TASK STATEMENT:
With pictures left out, retype the lines from the start of the records through the one that contains "проводяться такі дослідження:</p>".

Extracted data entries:
━━━━━━

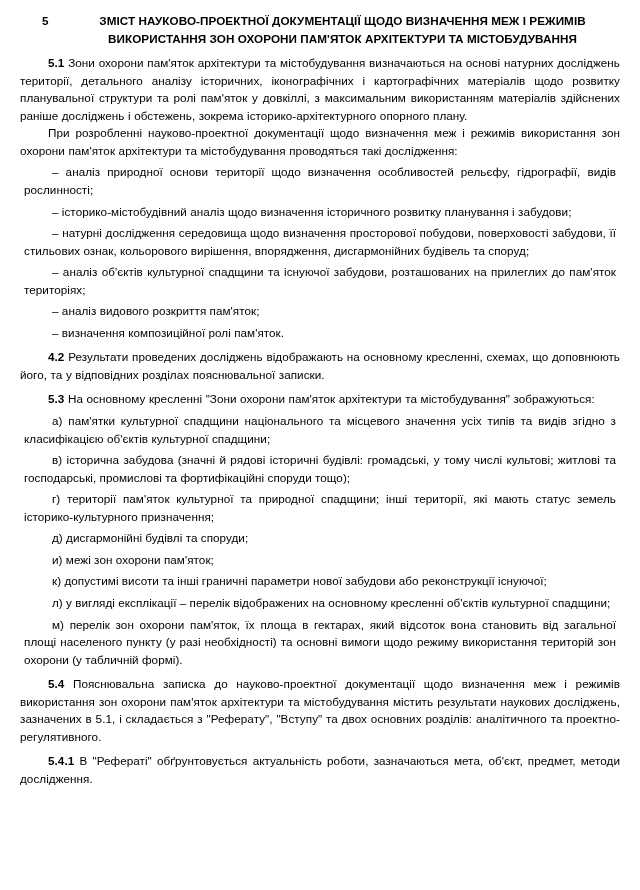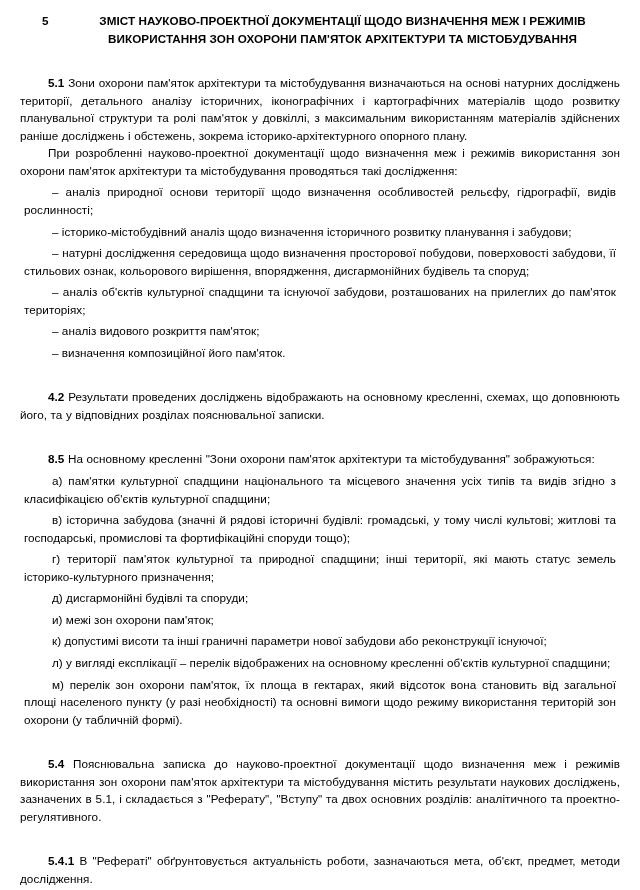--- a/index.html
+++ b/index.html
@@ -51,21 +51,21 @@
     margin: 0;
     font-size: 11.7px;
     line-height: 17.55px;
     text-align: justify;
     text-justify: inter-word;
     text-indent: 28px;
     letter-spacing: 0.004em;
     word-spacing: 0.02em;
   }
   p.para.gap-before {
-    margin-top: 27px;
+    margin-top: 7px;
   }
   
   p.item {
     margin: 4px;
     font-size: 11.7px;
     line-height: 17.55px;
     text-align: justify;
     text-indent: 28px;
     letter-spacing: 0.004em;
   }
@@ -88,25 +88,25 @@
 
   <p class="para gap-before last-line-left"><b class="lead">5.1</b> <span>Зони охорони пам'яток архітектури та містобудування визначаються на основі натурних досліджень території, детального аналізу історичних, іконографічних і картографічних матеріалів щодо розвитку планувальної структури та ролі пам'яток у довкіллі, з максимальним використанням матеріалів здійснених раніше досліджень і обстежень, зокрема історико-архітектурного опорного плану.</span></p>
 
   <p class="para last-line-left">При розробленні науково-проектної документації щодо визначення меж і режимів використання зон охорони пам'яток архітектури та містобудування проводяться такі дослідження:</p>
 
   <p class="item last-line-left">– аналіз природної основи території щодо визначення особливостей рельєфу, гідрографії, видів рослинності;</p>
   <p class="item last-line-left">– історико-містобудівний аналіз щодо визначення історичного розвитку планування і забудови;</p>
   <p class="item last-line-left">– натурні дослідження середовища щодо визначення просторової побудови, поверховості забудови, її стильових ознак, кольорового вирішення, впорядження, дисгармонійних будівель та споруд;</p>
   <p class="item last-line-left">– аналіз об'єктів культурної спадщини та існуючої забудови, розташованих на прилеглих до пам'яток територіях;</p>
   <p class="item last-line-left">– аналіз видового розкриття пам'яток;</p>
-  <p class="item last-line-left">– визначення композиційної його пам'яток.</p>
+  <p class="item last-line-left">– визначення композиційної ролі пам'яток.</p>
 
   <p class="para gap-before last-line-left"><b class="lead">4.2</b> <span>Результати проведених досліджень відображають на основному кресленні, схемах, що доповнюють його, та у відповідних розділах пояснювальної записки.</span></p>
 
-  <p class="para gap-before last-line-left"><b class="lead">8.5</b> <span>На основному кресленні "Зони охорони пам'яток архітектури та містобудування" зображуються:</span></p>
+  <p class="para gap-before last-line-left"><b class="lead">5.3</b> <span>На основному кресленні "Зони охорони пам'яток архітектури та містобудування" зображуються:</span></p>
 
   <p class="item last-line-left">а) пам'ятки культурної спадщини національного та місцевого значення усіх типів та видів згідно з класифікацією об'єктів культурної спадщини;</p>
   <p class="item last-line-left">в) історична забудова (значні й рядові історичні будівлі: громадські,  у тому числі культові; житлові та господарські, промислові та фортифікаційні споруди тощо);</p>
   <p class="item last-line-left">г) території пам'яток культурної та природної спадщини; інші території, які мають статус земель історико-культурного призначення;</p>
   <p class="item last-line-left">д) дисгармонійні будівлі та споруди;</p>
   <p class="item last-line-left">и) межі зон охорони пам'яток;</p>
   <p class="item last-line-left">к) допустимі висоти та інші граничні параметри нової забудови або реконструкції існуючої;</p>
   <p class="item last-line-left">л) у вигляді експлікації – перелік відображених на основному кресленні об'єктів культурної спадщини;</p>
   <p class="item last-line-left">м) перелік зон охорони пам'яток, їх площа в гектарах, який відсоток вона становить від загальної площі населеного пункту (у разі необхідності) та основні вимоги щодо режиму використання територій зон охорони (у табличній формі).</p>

━━━━━━

REPLY TO THE EXERCISE:
--- a/index.html
+++ b/index.html
@@ -51,21 +51,21 @@
     margin: 0;
     font-size: 11.7px;
     line-height: 17.55px;
     text-align: justify;
     text-justify: inter-word;
     text-indent: 28px;
     letter-spacing: 0.004em;
     word-spacing: 0.02em;
   }
   p.para.gap-before {
-    margin-top: 27px;
+    margin-top: 7px;
   }
   
   p.item {
     margin: 4px;
     font-size: 11.7px;
     line-height: 17.55px;
     text-align: justify;
     text-indent: 28px;
     letter-spacing: 0.004em;
   }
@@ -88,25 +88,25 @@
 
   <p class="para gap-before last-line-left"><b class="lead">5.1</b> <span>Зони охорони пам'яток архітектури та містобудування визначаються на основі натурних досліджень території, детального аналізу історичних, іконографічних і картографічних матеріалів щодо розвитку планувальної структури та ролі пам'яток у довкіллі, з максимальним використанням матеріалів здійснених раніше досліджень і обстежень, зокрема історико-архітектурного опорного плану.</span></p>
 
   <p class="para last-line-left">При розробленні науково-проектної документації щодо визначення меж і режимів використання зон охорони пам'яток архітектури та містобудування проводяться такі дослідження:</p>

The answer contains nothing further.